***** Текст для разбора *****

На этот раз он, в качестве безусловного доказательства своих чувств, едет в Баку с целью совершенно неожиданной. В Баку у родни жил ребёнок Сусанны от первого брака. Он его забирает и привозит в Москву: смотри, милая, вот твоё дитя, оно будет наше, будем жить вместе.

Может быть, он думал ещё, что в семье можно спрятаться от бешеного времени. Вот я, вот любовь моя, вот дитя – кто посмеет нас убить?

Как бы то ни было, редкая женщина устоит при виде такого поступка – если в ней, конечно, сохранилась хоть малая толика чувства к мужчине. В Черновой сохранилась.

Они вновь сойдутся.

За эту женщину стоило бороться.

В разлуке, когда Луговской уезжал, она ходила к его отцу на могилу, подолгу сидела на кладбище. Объясняла это Луговскому тем, что через отца особенно остро чувствовала его, своего любимого.

Помимо того что Луговской обожал покойного родителя – он, конечно же, ещё обладал и отличным эстетическим вкусом, посему мог оценить этот жест любимой женщины – в посещениях Сусанной могилы его отца было что-то античное, пронзительное. Как не дорожить такой женщиной.

К тому же она понимала поэзию и умела об этом говорить.

Незадача только в том, что из Баку Луговской в те же дни писал другой своей любови – Ирине Голубкиной:

«Вы не ответили мне на письмо. Это очень тяжело для меня. Я всем своим существом понял Вас и пережил каждую строчку, которую Вы писали. Но Вы не узнали бы меня сейчас. Несправедливости, прямая инсинуация, травля, личное горе, ужасное нервное состояние приводили меня за это время не раз к тому, что смерть я видел совсем рядом: мне просто хотелось заснуть.

Я опять обращаюсь к Вашей человечности, к памяти о наших старых днях, когда мы так много давали друг другу. Ответьте мне, напишите письмо».

***** Исходные данные *****

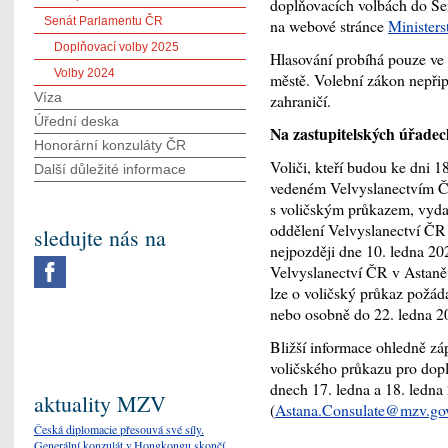
doplňovacích volbách do Sen
Senát Parlamentu ČR
na webové stránce
Ministers
Doplňovací volby 2025
Hlasování probíhá pouze ve
Volby 2024
městě. Volební zákon nepřip
Víza
zahraničí.
Úřední deska
Na zastupitelských úřadec
Honorární konzuláty ČR
Voliči, kteří budou ke dni 
Další důležité informace
vedeném Velvyslanectvím ČR
s voličským průkazem, vyda
oddělení Velvyslanectví ČR
sledujte nás na
nejpozději dne 10. ledna 2
Velvyslanectví ČR v Astaně 
lze o voličský průkaz požád
nebo osobně do 22. ledna 2
Bližší informace ohledně zá
voličského průkazu pro dop
dnech 17. ledna a 18. ledna
aktuality MZV
(
Astana.Consulate@mzv.go
Česká diplomacie přesouvá své síly.
Generální konzulát v Hongkongu skončí,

*****

Что нужно сделать:
1 - Процитируйте из текста всё, начиная со слов «Они вновь сойдутся.» и ниже, вплоть до слов «дорожить такой женщиной.».
2 - Замените в записях «Doplňovací volby 2025» на «Doplňovací volby 2026» и приведите все строки записей заново, больше ничего не меняя. Картинки в ответ не включайте.
Записи никак не связаны с текстом.

Письменные ответы:
1 -
Они вновь сойдутся.

За эту женщину стоило бороться.

В разлуке, когда Луговской уезжал, она ходила к его отцу на могилу, подолгу сидела на кладбище. Объясняла это Луговскому тем, что через отца особенно остро чувствовала его, своего любимого.

Помимо того что Луговской обожал покойного родителя – он, конечно же, ещё обладал и отличным эстетическим вкусом, посему мог оценить этот жест любимой женщины – в посещениях Сусанной могилы его отца было что-то античное, пронзительное. Как не дорожить такой женщиной.

2 -
doplňovacích volbách do Sen
Senát Parlamentu ČR
na webové stránce
Ministers
Doplňovací volby 2026
Hlasování probíhá pouze ve
Volby 2024
městě. Volební zákon nepřip
Víza
zahraničí.
Úřední deska
Na zastupitelských úřadec
Honorární konzuláty ČR
Voliči, kteří budou ke dni 
Další důležité informace
vedeném Velvyslanectvím ČR
s voličským průkazem, vyda
oddělení Velvyslanectví ČR
sledujte nás na
nejpozději dne 10. ledna 2
Velvyslanectví ČR v Astaně 
lze o voličský průkaz požád
nebo osobně do 22. ledna 2
Bližší informace ohledně zá
voličského průkazu pro dop
dnech 17. ledna a 18. ledna
aktuality MZV
(
Astana.Consulate@mzv.go
Česká diplomacie přesouvá své síly.
Generální konzulát v Hongkongu skončí,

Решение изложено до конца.